Published on Tuesday, November 5, 2013 by Andrea Mendes
Do I want grilled cheese or Chef Boyardee? Should I play outside or watch the next episode of Powerpuff Girls? Do I want pigtails or a giant bow in my hair? What were once time consuming decisions that filled my eight-year-old brain became futile as I grew up. One thing never changed; my decisions were impulsive and pleasing for that time.
Gradually the choices we are faced with become more difficult, so why is it that we haven’t changed? You’ve heard your counselors, parents and teachers stress that what we do now could affect us for the rest of our lives, but how often have you actually listened to what they say?
My freshman and sophomore years of high school were spent stuffing my homework into my backpack and not giving much thought to my grades. Instead of making positive choices and working to the best of my abilities to achieve goals, I decided to slack off. I didn’t even take time to consider that colleges would one day see the grades I was making and put no thought into the greater picture.

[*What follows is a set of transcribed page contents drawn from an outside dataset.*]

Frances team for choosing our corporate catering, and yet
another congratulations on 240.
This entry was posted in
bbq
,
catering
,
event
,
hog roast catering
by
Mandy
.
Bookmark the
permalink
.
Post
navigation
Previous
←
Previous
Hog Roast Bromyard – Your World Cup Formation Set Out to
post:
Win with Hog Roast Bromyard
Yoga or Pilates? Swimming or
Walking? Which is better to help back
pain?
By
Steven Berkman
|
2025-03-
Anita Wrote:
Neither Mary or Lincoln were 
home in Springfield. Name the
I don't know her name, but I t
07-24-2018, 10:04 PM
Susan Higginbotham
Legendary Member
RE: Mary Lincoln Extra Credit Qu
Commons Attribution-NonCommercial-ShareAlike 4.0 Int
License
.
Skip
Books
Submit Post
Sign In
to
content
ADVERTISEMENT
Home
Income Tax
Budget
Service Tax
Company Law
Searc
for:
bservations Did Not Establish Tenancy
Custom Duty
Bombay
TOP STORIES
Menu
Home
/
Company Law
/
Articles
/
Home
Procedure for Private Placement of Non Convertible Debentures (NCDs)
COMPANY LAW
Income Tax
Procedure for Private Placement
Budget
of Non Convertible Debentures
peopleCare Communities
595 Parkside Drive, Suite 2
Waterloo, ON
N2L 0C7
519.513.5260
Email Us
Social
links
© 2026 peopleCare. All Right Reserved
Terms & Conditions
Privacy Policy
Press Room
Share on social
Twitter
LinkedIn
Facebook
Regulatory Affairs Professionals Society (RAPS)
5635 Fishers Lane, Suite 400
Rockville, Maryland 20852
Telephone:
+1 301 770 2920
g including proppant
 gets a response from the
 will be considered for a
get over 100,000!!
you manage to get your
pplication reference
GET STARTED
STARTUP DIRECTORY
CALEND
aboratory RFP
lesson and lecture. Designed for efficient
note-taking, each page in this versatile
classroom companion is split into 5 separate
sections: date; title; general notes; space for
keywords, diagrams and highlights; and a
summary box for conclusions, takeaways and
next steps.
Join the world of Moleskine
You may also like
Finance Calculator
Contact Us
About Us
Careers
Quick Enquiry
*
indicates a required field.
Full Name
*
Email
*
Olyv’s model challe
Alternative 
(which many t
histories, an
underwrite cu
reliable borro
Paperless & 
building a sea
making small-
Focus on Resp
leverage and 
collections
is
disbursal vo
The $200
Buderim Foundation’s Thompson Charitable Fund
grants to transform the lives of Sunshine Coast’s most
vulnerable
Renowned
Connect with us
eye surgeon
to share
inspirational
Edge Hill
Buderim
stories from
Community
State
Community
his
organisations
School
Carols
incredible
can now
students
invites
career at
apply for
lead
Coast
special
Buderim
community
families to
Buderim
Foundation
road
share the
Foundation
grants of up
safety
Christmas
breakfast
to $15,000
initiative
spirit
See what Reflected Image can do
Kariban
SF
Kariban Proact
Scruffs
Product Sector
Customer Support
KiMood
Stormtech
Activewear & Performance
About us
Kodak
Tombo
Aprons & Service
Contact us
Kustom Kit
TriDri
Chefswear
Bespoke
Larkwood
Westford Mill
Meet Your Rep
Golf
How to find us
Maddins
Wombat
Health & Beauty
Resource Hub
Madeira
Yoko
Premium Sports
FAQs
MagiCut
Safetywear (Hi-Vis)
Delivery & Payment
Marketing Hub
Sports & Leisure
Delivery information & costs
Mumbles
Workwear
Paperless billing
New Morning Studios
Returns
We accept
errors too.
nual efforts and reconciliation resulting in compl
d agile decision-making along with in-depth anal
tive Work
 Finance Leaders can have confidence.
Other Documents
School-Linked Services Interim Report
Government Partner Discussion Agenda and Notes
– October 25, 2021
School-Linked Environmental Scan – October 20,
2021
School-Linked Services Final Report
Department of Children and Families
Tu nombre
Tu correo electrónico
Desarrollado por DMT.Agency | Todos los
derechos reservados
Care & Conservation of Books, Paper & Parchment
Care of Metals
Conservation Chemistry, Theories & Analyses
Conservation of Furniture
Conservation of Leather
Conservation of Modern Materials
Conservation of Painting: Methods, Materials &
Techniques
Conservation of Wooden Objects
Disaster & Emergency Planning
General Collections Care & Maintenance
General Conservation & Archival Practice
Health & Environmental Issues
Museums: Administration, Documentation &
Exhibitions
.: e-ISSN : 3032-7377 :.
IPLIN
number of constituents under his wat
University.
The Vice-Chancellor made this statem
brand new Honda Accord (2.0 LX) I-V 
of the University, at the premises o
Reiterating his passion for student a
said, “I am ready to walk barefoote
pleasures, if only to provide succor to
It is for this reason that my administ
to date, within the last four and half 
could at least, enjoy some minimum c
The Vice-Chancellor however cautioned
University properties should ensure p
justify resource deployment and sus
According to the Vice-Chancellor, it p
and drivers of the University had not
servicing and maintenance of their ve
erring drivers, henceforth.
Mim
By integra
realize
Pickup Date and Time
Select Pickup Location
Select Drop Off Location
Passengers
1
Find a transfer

Somewhere between the end of my sophomore year and the summer going into junior year I had the biggest wake up call. Looking over my transcript and realizing that college was sooner than later shook me to my core and back to reality. The college of my choice wasn’t going to accept the student I was, but maybe they would accept who I knew I could be. Ever since then I’ve been working my butt off, just to make up for the time I wasted. If I could go back I’d slap myself for all the times I blew off working hard for something of lesser importance.
I know I’m not the only one faced with choices; many of us, like myself, don’t realize how the decisions we make now will affect us later. What I know now is invaluable, the choices I make are a direct reflection of who I am and they should always represent me in the best manner.
While I’m not advocating that you obsess over the next thing you eat, song you listen to or pair of jeans you buy, I urge that when faced with choices that could alter the course of your life, that you take a moment and think before you act. Whether you’ve spent your entire life, high school career, or just today making bad choices, each and every one of us has the ability to do better. The great thing about life is that tomorrow is a new day, a chance to do better than the day before.